Provided data
= = =
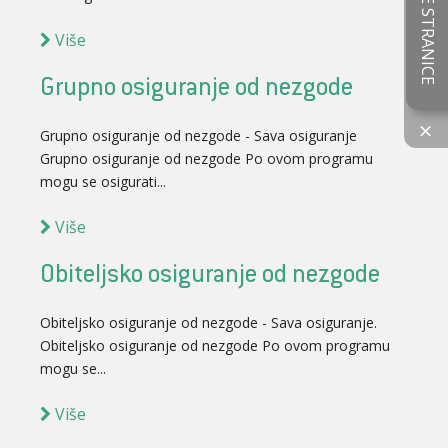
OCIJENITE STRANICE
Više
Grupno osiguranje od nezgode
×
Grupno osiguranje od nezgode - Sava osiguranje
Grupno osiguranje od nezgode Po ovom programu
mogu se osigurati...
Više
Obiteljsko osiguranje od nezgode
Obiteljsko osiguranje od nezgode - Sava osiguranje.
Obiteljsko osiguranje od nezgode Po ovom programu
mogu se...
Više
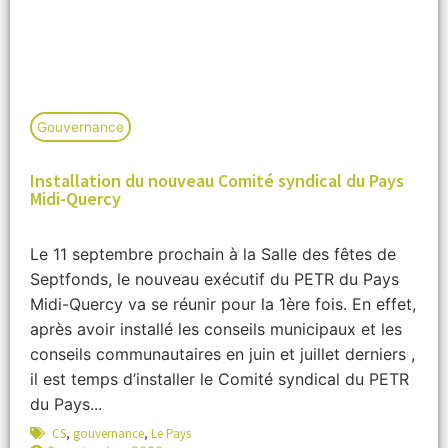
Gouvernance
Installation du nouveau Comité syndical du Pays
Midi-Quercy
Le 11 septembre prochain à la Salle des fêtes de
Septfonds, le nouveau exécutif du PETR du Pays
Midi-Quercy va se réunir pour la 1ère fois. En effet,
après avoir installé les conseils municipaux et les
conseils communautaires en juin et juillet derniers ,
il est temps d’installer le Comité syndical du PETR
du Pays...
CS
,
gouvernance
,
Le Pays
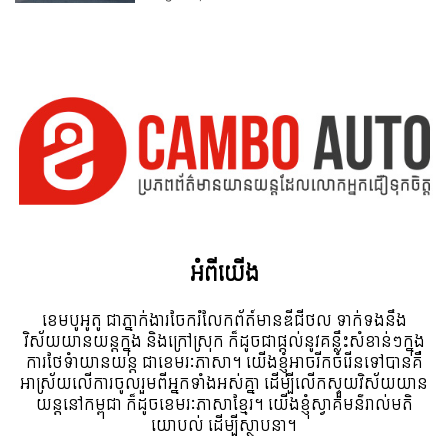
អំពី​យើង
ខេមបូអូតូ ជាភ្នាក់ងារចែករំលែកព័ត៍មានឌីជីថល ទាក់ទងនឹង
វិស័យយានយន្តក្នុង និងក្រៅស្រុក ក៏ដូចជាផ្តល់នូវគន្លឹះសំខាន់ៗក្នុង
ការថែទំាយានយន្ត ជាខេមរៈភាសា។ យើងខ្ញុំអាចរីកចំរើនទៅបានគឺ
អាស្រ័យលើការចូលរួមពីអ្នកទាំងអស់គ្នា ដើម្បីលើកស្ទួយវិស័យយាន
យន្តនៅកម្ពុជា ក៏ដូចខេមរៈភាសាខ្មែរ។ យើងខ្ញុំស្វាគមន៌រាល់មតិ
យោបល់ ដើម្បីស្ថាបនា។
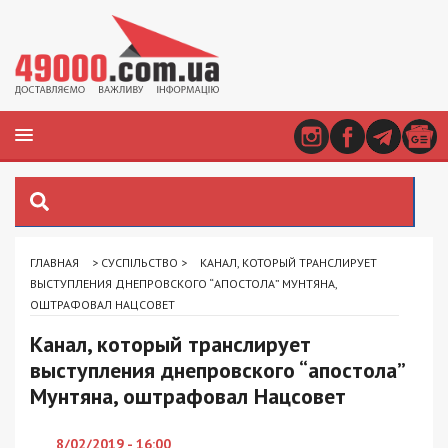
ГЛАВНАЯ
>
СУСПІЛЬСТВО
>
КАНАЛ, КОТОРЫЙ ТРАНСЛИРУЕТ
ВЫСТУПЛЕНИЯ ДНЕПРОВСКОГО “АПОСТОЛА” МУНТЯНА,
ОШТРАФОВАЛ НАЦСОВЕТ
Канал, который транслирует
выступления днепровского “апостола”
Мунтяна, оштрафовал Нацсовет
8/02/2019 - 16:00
= = =
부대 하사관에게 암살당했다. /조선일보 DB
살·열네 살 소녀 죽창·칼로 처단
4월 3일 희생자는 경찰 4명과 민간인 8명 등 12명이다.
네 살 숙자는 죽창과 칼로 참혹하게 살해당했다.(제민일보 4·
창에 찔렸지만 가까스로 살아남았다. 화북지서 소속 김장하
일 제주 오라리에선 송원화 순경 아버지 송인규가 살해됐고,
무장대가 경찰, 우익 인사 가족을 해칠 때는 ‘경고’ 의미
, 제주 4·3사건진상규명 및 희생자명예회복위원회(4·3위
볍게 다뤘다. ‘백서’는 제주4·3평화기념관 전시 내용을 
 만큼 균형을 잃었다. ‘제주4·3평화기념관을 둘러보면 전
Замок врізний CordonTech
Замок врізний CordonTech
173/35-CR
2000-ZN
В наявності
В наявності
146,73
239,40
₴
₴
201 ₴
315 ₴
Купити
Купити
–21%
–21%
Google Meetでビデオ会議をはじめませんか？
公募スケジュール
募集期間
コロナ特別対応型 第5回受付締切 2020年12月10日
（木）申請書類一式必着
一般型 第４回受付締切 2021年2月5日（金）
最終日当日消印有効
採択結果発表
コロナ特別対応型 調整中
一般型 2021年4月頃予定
= = =
How to complete this task
Among the lines above, which hold the word "Midi"? Report each one.

Problem solution
Midi-Quercy
Midi-Quercy va se réunir pour la 1ère fois. En effet,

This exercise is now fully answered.